The participants thought it was important to document small things in everyday life for individuals with dementia. They felt that interventions such as receiving a daily newspaper, routinely eating breakfast in the kitchen or in the bedroom and the location of personal equipment are important inclusions in care plans. The participants said that these small tasks are important in meeting the basic physical and psychosocial needs of individuals with dementia. They suggested that such interventions can highlight what is meaningful for each patient, how to comfort them and ensure their identity and/or best include them. One participant recommended that nurses should “be specific in their care plan and write that you can say ‘miss your mother’ if that particularly is reported by the patient, so one might instigate a conversation about the individual’s past”.
The participants believed that interventions that can provide a feeling of safety and security can ameliorate difficult situations, and a positive experience of recognition by the patient can induce feelings of calm. One participant said, “[…]when they turn around they see these faces and then they relax, they look on them as a mother figure.

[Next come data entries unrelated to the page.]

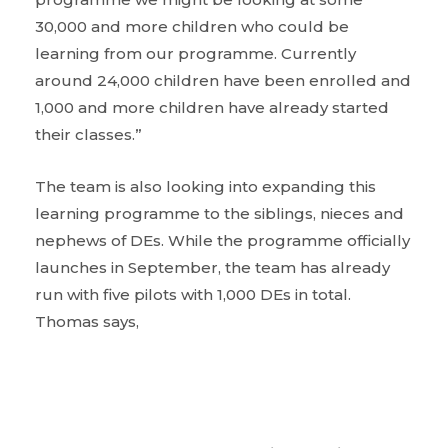
30,000 and more children who could be
learning from our programme. Currently
around 24,000 children have been enrolled and
1,000 and more children have already started
their classes.”
The team is also looking into expanding this
learning programme to the siblings, nieces and
nephews of DEs. While the programme officially
launches in September, the team has already
run with five pilots with 1,000 DEs in total.
Thomas says,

They feel at home because the nurses are caregivers they can trust”. According to the participants, confidence-building interventions can include looking at pictures from home, having a conversation about the past, especially about childhood, or reading a book that the patient appreciates. Another participant said, “Things that helped, I think, were photos, a calendar from where they had spent their childhood. That was so effective, plus she had book of poetry that calmed her very much when we read the poems to her”.

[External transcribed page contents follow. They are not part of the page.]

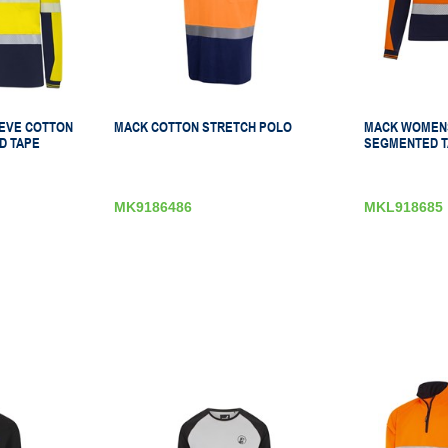
EVE COTTON
MACK COTTON STRETCH POLO
MACK WOMENS
D TAPE
SEGMENTED T
MK9186486
MKL918685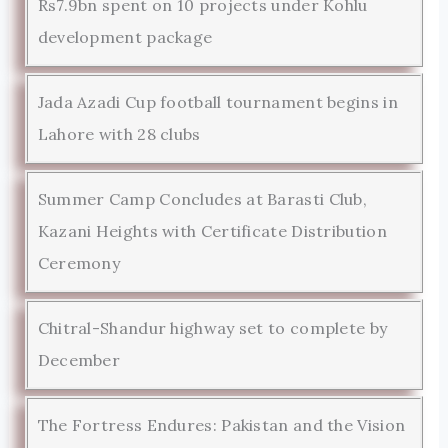
Rs7.9bn spent on 10 projects under Kohlu
development package
Jada Azadi Cup football tournament begins in
Lahore with 28 clubs
Summer Camp Concludes at Barasti Club,
Kazani Heights with Certificate Distribution
Ceremony
Chitral-Shandur highway set to complete by
December
The Fortress Endures: Pakistan and the Vision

The descriptive interventions in the subset were judged by the participants as being important for providing safety and security for the individual with dementia. The participants felt that specific knowledge of how to manage particular situations involving individuals with dementia is essential. The participants note that planning appropriate interventions often required knowledge about the individual patient. One participant said, “if you look in the care plan at the interventions, you know what to do if a person is very restless and wandering around”.
Participants believed that therapeutic interventions have become so common that they are no longer considered to be treatment and are therefore not documented. They noted that accurate documentation could increase professional focus and involve more staff in the daily care of people with dementia. One participant said, “probably when you have worked with it [dementia] for years, the nice things that one does every day, that really are therapeutic things, are so common that you don’t see them as treatment”.
Some of the participants noted that limit-setting interventions are rarely used in dementia care, though others felt that they are sometimes necessary for special types of dementia diagnoses e.g. frontotemporal dementia, when limits can be reassuring. One participant said “in dementia care there are few limit-setting initiatives, except for special types of dementia”. Another said “because you have a large amount of insecurity, then maybe limits are a little safe too?”
The participants had different opinions of the concepts in the subset associated with nursing interventions. Some thought that the formulations in the nursing interventions subset were too long, while others found the long formulations more intuitive and precise. One participant said “I think that ‘Avoid explanations and questions that appeal to cognition’, is too long. But maybe it is explanatory”. Another said about the same formulation, “I think it is absolutely super. There is something about getting it on the spot”.